= Beginning of Section =

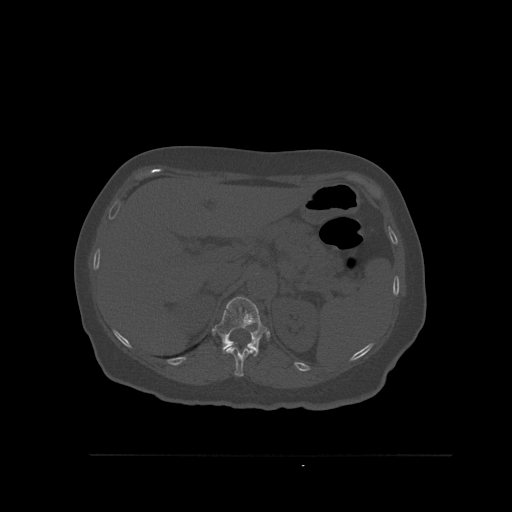
CT including the spine, one axial slice. Slice 292 of 527 in the series (ordered by position). Bone window (W 1800 / L 400 HU). 1.5 mm slice thickness. 512 × 512 image matrix, field of view 470 × 470 mm. Patient: female, 73 years. From the clinical record (not read from this slice): primary cancer: breast.
Annotated regions visible in this slice (semi-automatic segmentation, software-assisted and operator-edited):
- T11 vertebra: bounding box <222,346,255,377> (left, top, right, bottom; pixels)
- T12 vertebra: <214,296,268,357>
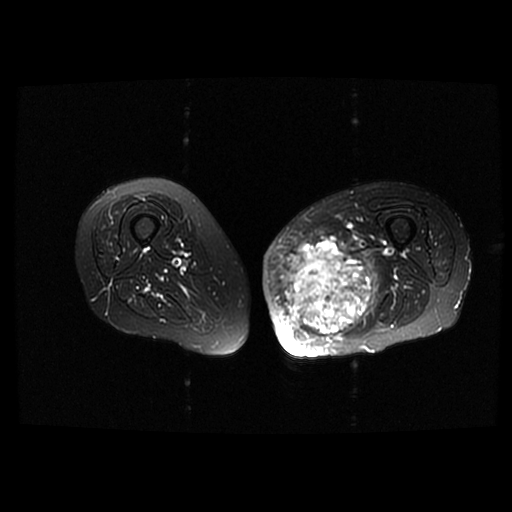
MRI of an extremity soft-tissue mass, one axial slice; position 33 of 42 along the scan axis; T2-weighted fat-saturated; 6 mm slice thickness; 512 × 512 image matrix, field of view 420 × 420 mm. Female patient. Case-level facts recorded for this patient, not image findings: histological type: pleomorphic leiomyosarcoma; grade: high; site of the primary tumour: left thigh.
Outlined on this slice (outlined manually by an expert reader):
- gross tumour volume including surrounding oedema: bounding box [x1, y1, x2, y2] px = [279, 237, 380, 338]
- gross tumour volume (mass): [279, 240, 371, 337]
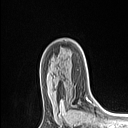
Breast MRI (dynamic contrast-enhanced), one axial slice; cropped to one breast; dynamic contrast-enhanced series, time point 2 of 6 at this slice position (early post-contrast); 1.5 T; TE 1.4 ms, TR 5 ms; 1.5 mm slice thickness; 128 × 128 image matrix, field of view 150 × 150 mm. Female patient.
Annotated regions visible in this slice (semi-automatically segmented with operator editing):
- enhancing-tissue mask used for the functional tumour volume (all voxels passing the contrast-enhancement thresholds inside the analysis volume; usually the tumour): bounding box [x1, y1, x2, y2] px = [61, 97, 89, 113]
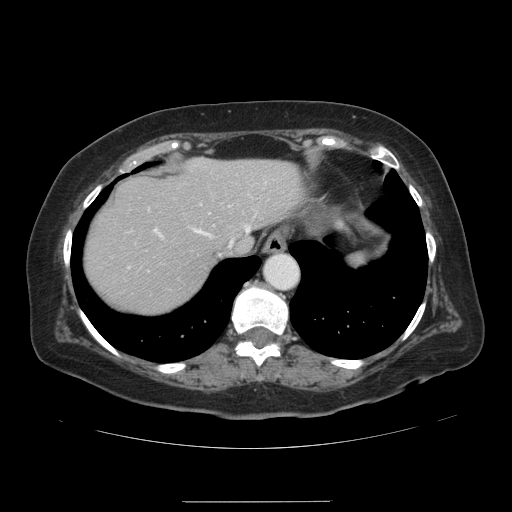
Contrast-enhanced abdominal CT, one axial slice; 120 kVp; intravenous contrast given; soft-tissue window (W 400 / L 40 HU); 2.5 mm slice thickness; 512 × 512 image matrix, field of view 393 × 393 mm. From the clinical record (not read from this slice): patient: male, age 61 years at operation; diagnosis: colorectal cancer liver metastases, imaged before liver resection; multiple liver metastases: yes; largest metastasis: 7 cm.
Annotated regions visible in this slice (manually delineated by an expert):
- hepatic veins: box from (x=195, y=228) to (x=248, y=255) px
- liver: (x=85, y=159)–(x=301, y=312)
- planned liver remnant (the part of the liver to remain after resection): (x=85, y=159)–(x=301, y=312)
- portal vein (with intrahepatic branches): (x=128, y=228)–(x=161, y=267)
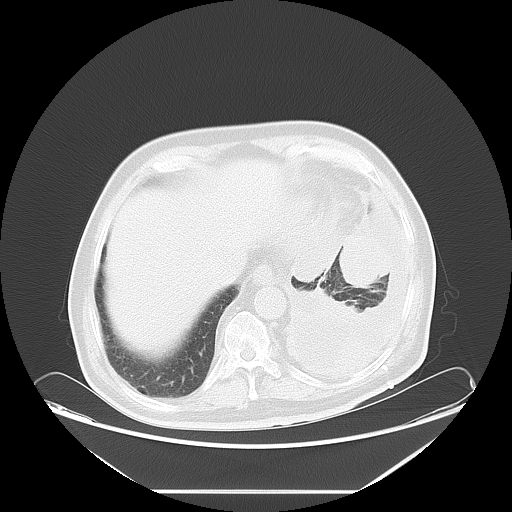
Chest CT, one axial slice. Slice 16 of 63 in the series (ordered by position). Reconstruction kernel LUNG. 120 kVp. Lung window (W 1500 / L -600 HU). 5 mm slice thickness. 512 × 512 image matrix. Male patient, age 67 years. Case-level facts recorded for this patient, not image findings: clinical TNM (as recorded): T1b N1 M1a; histopathological grade: G3.
Annotated regions visible in this slice (rectangle marked by the reading radiologist):
- lung tumour (recorded histology: small cell carcinoma): bounding box (x1, y1, x2, y2) in pixels: (335, 229, 395, 292)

= End of Section =

* _WHAT THIS TASK INVOLVES_: Scan the entries for lines with the word "pixels". The number of such lines is the whole answer.

* _WRITTEN RESPONSE_: 2